Toutes sont indiquées par des panneaux informatifs. Chacune a sa petite histoire. Par exemple, la première, Hanfröste, est nommée ainsi car les locaux y lavaient le chanvre autrefois ; Kamillenkopf, car la source était entourée de champs de camomille ; ou encore Siropquelle, car l’eau qui y coulait était riche en minéraux, aux qualités remarquables. Carte postale typique de la forêt rhénane, entre roseaux et joncs, mais aussi animaux en tout genre, composent le Sentier des sources. En prenant le temps de découvrir chaque recoin du parcours, la marche peut durer jusqu’à trois heures. Petit conseil : antimoustiques, chapeau et gourde vous rendront la balade plus agréable.
Un Rhin rectifié
À l’origine, avant que des travaux soient entrepris, le tronçon du Rhin était très instable : il formait de multiples méandres et disposait de nombreux bras, provoquait des inondations fréquentes dans les villages et les terres agricoles environnantes et rendait la navigation lente et dangereuse. L’essentiel des travaux a été mené sous l’impulsion de l’ingénieur badois Johann Gottfried Tulla, à partir de 1817.

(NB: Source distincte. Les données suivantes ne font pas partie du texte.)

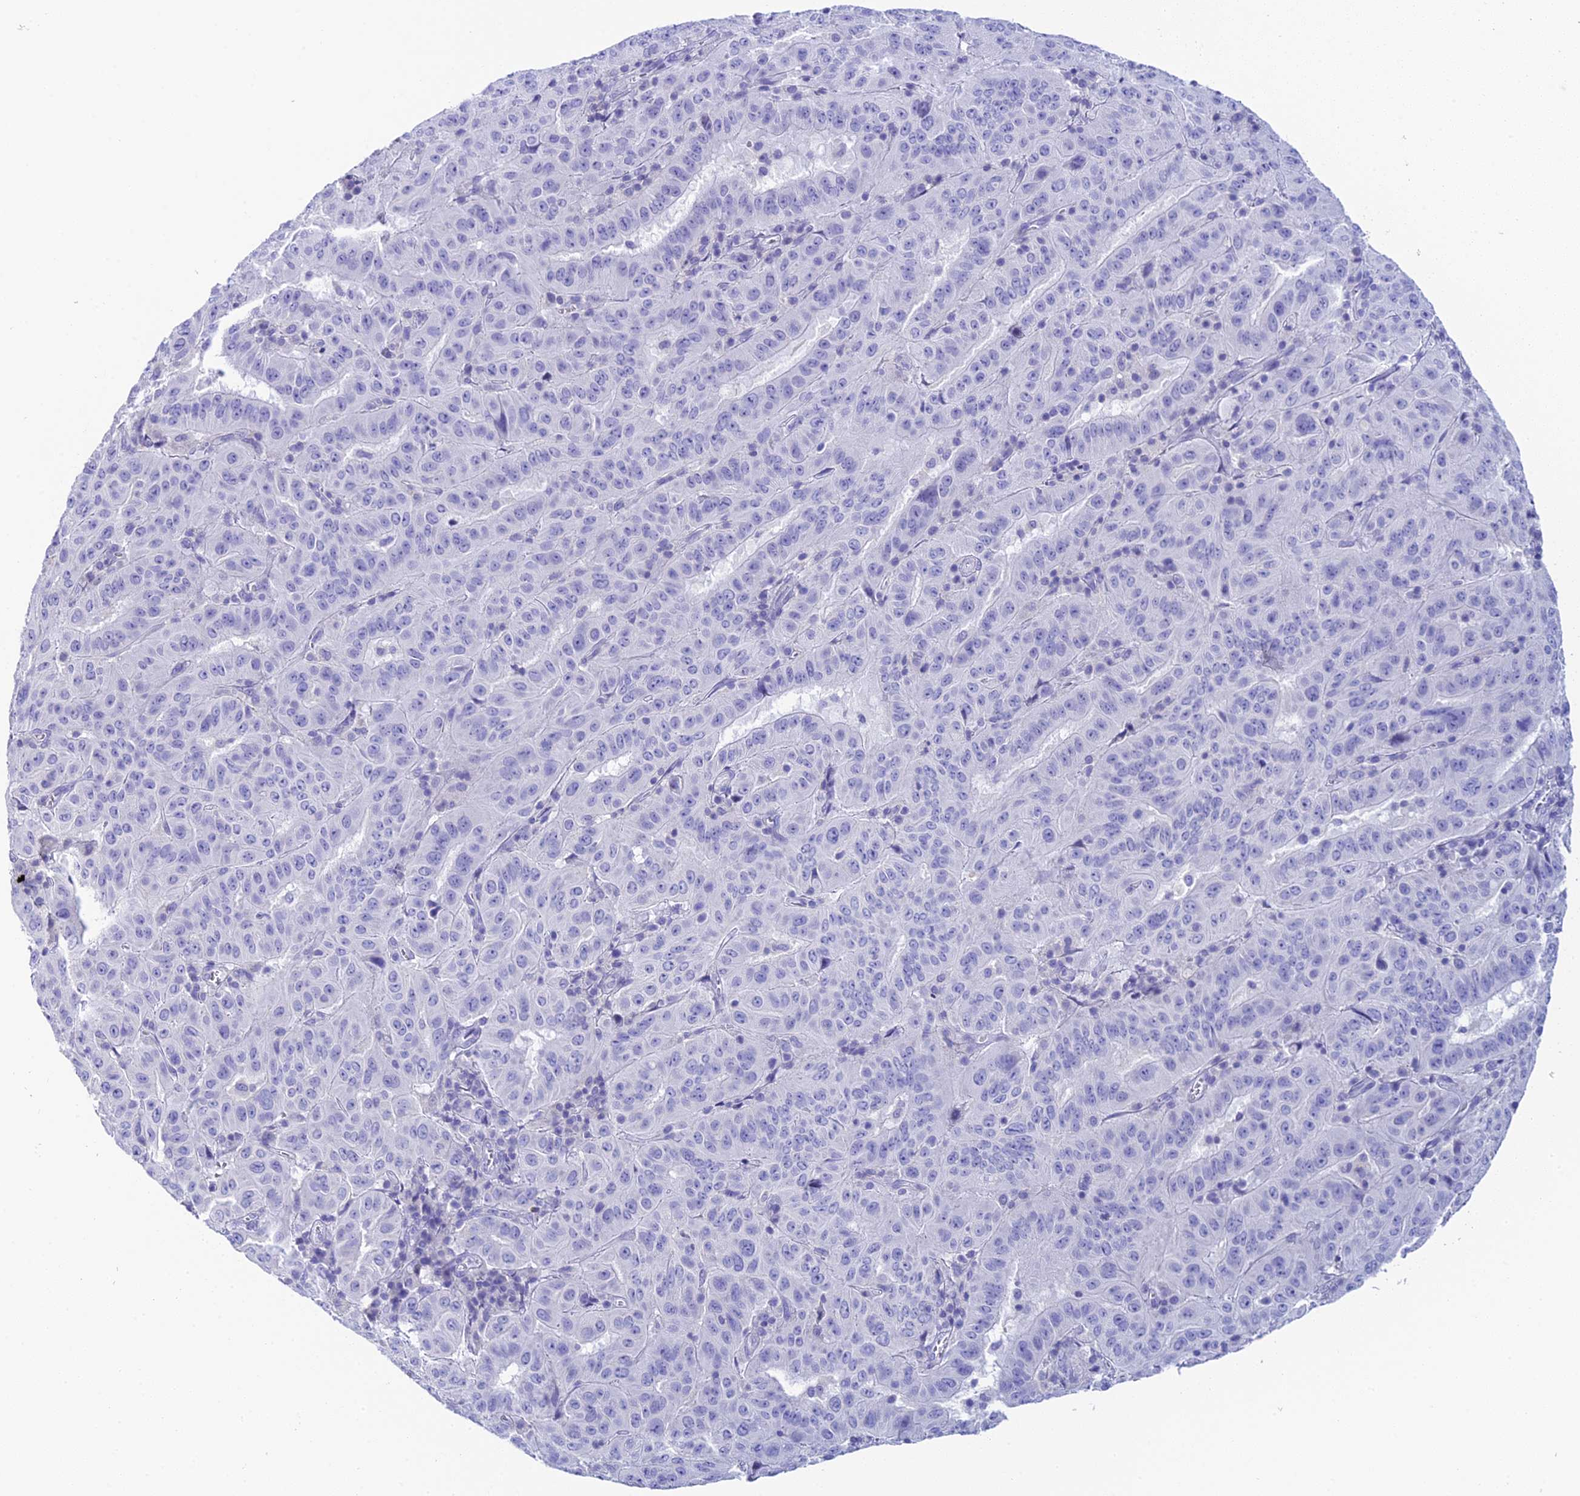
{"staining": {"intensity": "negative", "quantity": "none", "location": "none"}, "tissue": "pancreatic cancer", "cell_type": "Tumor cells", "image_type": "cancer", "snomed": [{"axis": "morphology", "description": "Adenocarcinoma, NOS"}, {"axis": "topography", "description": "Pancreas"}], "caption": "Immunohistochemistry (IHC) of adenocarcinoma (pancreatic) shows no staining in tumor cells. (DAB (3,3'-diaminobenzidine) IHC visualized using brightfield microscopy, high magnification).", "gene": "C12orf29", "patient": {"sex": "male", "age": 63}}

Ainsi, en un siècle, le cours du fleuve a été rectifié, l’écoulement a été accéléré et les berges ont été stabilisées. Si les travaux ont beaucoup servi, ils ont aussi eu beaucoup d’effets négatifs : disparition de zones humides et de biodiversité, assèchement de la nappe phréatique dans certaines zones, artificialisation du fleuve… Depuis la fin du XXe siècle, des projets de coopération entre la France, l’Allemagne et la Suisse cherchent à rééquilibrer les effets en restaurant d’anciens bras du fleuve et en protégeant les écosystèmes rhénans.
L’info en plus
Le parcours dispose d’une boucle de 5 kilomètres. Le départ peut aussi se faire depuis la rue de la Digue à Daubensaud.